Biographies

Graduate Students

Sara Jaramillo

Sara Jaramillo is a first-year student in the Historical Archaeology master’s program at the University of Massachusetts Boston. Sara graduated from SUNY Stony Brook with a major in Anthropology and a minor in Latin American and Caribbean Studies. Sara joined the zooarchaeology lab at Stony Brook during her undergraduate education, where she learned basic animal bone identification. During this volunteer work, she participated in the processing of faunal remains from the Mesopotamian city of Ur. From this collection emerged her undergraduate honors thesis, which focused on the differentiation in consumption and use of fish in the city, and how this broadens our understanding of Mesopotamian societies’ foodways and use of resources. Additionally, as an undergraduate student, Sara completed an internship at the African American Museum in Southampton, New York. During this internship, she assisted in the assemblage of an exhibition exalting some of Southampton’s Black-owned businesses from the mid-20th century and how they reinforced the sense of community. 

 

In 2022, she participated in the Eastern Pequot Archaeological Field School in Stonington Connecticut, which sparked her interest in community-based archaeology. During the field school, she learned the importance of practicing ethical archaeological research that respects the community’s decisions regarding their land, material culture, and heritage. In her current research assistantship at the Fiske Center for Archaeological Research at UMass Boston, she is helping in the sorting and processing of archaeological material from the 17th and 18th centuries from a Spanish rancho in New Mexico, evidencing the strong presence of ceramic traditions and cultures of Puebloan peoples during the Spanish colonial expansion throughout the United States Southwest.

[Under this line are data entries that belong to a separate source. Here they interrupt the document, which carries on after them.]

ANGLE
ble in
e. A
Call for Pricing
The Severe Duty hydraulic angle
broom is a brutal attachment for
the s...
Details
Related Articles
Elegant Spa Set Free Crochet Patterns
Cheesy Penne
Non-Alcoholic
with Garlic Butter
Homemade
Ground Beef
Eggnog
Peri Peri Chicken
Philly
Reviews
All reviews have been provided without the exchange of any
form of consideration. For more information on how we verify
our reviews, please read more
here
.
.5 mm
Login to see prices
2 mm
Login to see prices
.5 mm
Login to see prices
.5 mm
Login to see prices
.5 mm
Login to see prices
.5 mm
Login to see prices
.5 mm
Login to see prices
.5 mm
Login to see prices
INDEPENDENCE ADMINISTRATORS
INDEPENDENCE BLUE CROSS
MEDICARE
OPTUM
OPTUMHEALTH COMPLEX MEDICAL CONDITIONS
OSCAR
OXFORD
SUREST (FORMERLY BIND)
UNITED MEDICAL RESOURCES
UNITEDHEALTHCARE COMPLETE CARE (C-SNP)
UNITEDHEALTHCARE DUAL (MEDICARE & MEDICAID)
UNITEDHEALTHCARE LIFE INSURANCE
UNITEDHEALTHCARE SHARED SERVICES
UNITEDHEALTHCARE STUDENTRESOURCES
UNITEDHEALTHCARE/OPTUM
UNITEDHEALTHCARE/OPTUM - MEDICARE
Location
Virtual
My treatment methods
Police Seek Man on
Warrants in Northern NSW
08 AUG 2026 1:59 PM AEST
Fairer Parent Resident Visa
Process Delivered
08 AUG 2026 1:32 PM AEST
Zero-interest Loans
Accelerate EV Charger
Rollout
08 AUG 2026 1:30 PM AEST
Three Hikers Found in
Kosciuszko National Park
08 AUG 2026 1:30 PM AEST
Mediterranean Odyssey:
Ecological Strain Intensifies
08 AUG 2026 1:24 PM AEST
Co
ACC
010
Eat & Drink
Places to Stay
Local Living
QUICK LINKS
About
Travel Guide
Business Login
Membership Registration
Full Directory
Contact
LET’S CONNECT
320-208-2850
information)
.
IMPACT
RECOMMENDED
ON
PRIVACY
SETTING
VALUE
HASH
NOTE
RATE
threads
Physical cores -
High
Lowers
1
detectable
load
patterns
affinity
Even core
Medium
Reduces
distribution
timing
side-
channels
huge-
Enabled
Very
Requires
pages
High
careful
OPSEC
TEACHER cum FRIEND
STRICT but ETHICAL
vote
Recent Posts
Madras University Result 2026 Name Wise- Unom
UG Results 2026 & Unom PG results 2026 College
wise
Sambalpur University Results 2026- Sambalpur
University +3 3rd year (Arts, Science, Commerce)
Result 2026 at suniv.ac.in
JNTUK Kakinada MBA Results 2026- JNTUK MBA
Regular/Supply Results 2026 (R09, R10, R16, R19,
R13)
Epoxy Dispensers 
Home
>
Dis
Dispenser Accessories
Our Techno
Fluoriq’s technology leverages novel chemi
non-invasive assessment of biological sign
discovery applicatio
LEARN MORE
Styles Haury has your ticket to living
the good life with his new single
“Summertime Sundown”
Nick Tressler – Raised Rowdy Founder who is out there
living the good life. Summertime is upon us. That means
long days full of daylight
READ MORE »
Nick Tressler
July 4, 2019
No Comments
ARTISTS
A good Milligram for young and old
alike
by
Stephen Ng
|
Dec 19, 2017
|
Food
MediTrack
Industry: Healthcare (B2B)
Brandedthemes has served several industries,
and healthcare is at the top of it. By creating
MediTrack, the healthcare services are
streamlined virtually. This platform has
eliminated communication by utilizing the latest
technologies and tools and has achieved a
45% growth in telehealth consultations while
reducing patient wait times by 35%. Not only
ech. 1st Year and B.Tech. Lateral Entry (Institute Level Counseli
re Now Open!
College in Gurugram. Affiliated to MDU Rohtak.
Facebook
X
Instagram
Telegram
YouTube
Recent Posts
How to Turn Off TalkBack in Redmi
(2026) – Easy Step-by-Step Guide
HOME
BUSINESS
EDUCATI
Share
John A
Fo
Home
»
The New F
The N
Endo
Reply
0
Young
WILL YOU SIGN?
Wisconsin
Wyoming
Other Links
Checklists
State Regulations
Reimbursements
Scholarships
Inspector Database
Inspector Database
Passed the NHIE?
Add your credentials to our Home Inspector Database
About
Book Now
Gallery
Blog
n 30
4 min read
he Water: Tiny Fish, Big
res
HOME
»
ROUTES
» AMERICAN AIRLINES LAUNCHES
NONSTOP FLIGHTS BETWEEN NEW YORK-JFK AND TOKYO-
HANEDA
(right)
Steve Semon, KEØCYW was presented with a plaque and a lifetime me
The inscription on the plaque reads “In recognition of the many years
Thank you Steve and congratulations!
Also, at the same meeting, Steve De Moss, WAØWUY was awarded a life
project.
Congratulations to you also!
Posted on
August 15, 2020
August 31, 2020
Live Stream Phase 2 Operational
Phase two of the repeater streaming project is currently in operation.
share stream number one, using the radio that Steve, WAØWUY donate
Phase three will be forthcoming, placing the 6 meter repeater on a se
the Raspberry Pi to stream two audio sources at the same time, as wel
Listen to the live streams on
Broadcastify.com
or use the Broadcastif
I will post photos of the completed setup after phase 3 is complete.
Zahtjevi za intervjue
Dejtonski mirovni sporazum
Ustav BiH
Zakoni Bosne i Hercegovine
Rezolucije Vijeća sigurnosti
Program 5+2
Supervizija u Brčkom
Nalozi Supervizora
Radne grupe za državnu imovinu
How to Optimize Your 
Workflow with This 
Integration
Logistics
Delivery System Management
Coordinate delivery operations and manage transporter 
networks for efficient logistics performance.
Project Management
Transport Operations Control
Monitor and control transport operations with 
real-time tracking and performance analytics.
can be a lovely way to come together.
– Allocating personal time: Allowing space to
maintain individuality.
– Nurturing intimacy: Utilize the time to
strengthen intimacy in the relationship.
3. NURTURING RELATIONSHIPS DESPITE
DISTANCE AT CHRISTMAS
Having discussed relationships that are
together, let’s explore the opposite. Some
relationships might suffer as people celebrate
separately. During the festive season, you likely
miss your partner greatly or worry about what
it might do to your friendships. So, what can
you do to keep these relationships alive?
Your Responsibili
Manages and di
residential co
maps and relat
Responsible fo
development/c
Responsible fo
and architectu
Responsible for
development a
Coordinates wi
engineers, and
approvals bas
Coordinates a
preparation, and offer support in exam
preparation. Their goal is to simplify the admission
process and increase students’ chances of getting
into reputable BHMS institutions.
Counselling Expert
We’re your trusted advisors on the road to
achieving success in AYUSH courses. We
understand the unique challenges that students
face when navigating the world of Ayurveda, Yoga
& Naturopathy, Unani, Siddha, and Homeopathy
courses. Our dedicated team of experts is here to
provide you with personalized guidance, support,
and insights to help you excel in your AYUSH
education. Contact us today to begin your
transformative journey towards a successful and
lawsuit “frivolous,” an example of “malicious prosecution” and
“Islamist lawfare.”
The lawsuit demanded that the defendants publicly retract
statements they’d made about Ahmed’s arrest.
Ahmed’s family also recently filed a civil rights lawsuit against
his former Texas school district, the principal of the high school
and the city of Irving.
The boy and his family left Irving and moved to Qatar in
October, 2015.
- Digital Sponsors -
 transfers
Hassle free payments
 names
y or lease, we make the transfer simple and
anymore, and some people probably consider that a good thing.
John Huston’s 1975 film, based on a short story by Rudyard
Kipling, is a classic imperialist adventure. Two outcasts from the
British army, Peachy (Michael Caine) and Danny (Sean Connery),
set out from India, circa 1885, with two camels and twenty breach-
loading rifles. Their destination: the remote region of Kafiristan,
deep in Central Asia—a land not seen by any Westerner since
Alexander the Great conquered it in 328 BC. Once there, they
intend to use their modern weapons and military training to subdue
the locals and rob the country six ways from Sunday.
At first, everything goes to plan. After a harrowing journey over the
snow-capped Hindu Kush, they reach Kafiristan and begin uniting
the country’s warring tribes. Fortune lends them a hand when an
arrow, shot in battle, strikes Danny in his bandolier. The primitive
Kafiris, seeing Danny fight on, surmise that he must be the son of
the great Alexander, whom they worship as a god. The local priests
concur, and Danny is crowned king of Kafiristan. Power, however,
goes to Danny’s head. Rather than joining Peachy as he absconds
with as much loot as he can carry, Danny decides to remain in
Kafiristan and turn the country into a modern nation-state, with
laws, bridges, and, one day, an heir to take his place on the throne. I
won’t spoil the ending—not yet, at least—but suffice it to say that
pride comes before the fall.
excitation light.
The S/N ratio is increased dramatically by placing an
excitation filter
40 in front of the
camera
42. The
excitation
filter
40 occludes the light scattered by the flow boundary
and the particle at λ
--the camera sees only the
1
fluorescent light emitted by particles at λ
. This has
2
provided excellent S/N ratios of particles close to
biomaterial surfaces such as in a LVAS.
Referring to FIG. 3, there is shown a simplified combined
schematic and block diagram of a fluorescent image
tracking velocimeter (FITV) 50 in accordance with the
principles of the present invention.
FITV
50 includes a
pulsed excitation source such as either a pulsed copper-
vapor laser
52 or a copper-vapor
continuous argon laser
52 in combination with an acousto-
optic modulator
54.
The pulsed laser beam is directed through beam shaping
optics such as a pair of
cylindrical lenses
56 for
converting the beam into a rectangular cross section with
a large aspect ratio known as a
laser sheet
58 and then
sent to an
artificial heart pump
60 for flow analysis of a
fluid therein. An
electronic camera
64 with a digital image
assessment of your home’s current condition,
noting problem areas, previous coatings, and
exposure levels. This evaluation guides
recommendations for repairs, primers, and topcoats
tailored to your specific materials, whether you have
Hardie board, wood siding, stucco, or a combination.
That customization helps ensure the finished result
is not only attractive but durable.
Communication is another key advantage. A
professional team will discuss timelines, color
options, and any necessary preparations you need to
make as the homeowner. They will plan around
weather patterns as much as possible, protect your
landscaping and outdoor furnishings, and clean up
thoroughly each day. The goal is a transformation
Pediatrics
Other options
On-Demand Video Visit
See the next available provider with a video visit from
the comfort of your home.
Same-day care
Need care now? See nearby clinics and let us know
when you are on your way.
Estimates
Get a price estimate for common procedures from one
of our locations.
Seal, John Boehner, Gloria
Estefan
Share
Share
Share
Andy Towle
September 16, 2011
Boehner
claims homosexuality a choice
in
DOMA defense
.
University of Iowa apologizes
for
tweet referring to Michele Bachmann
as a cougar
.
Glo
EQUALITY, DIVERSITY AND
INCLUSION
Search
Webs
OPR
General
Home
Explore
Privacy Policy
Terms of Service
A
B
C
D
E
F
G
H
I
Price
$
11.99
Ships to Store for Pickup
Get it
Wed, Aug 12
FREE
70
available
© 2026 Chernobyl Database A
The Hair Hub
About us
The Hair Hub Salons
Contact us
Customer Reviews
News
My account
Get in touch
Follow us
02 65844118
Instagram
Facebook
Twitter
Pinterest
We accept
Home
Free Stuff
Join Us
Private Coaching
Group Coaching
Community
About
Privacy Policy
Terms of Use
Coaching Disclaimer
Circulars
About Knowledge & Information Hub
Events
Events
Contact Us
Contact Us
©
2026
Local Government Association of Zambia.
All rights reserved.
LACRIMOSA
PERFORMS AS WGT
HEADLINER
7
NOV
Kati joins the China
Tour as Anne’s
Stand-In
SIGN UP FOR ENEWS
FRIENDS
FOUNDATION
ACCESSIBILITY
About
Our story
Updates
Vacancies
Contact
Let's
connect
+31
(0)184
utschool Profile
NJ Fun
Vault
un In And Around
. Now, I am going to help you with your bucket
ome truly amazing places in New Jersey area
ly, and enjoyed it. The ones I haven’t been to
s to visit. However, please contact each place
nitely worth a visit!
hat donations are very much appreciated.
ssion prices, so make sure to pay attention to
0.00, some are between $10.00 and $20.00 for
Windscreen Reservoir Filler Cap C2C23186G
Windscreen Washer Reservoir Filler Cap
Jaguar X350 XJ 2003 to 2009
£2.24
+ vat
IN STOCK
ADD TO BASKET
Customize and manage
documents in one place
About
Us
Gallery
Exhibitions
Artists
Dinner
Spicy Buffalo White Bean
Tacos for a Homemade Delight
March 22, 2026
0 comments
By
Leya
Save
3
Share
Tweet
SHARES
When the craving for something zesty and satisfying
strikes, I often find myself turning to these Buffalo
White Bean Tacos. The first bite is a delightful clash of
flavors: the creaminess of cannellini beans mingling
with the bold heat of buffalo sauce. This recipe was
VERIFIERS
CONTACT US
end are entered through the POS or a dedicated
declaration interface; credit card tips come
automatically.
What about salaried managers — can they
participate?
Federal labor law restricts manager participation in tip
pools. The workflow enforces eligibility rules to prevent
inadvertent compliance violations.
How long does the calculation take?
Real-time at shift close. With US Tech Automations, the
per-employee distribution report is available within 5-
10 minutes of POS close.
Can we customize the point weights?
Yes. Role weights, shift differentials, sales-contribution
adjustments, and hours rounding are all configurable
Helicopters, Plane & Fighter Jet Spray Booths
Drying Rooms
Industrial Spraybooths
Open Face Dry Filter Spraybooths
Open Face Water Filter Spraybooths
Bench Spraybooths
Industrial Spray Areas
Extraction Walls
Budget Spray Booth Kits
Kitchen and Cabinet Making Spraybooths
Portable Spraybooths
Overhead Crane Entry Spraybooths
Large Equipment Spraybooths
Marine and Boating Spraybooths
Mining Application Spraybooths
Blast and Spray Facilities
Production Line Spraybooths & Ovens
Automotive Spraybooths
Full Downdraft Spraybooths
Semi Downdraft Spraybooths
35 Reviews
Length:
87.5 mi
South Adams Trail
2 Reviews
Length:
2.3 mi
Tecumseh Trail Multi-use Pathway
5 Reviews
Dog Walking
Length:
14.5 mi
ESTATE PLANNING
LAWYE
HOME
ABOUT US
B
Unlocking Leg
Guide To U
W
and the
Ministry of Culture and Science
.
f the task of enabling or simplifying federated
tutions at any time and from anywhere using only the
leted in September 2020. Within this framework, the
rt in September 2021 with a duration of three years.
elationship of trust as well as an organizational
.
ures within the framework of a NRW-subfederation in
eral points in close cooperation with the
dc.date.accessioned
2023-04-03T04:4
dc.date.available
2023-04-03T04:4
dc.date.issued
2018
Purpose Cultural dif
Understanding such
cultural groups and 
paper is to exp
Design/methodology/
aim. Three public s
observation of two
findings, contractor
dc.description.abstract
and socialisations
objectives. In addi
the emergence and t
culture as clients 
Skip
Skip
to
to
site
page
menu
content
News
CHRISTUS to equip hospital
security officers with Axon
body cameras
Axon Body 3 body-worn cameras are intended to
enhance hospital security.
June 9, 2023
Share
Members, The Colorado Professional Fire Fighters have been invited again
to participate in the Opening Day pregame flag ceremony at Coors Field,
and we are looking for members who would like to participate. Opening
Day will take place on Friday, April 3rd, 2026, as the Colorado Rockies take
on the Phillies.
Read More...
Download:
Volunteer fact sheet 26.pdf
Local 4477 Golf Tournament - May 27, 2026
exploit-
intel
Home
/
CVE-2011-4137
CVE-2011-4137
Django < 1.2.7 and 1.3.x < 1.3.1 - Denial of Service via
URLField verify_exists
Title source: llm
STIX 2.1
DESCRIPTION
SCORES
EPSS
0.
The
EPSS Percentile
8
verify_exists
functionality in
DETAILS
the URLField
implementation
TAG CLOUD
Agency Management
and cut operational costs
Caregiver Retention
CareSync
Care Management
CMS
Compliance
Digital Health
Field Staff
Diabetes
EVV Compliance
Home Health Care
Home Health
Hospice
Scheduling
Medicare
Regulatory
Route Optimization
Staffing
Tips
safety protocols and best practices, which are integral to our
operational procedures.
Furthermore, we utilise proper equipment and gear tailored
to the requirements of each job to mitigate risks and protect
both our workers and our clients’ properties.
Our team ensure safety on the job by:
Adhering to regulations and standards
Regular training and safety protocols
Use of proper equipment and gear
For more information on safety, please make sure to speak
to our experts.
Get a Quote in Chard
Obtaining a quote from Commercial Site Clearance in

Part of Sara’s research assistantship is dedicated to helping with different tasks at the Latin American Historical Archaeology Lab at UMass Boston, where she works under the supervision of Dr. Daniela Balanzátegui. For her graduate studies at UMass Boston, Sara wants to explore diverse topics related to colonialism, the persistence of Indigenous and African Diasporic groups, their practices, foodways, social structures, and identity. Sara is mainly interested in the archaeology of Latin America and how processes that took place during colonial rule translate into the present.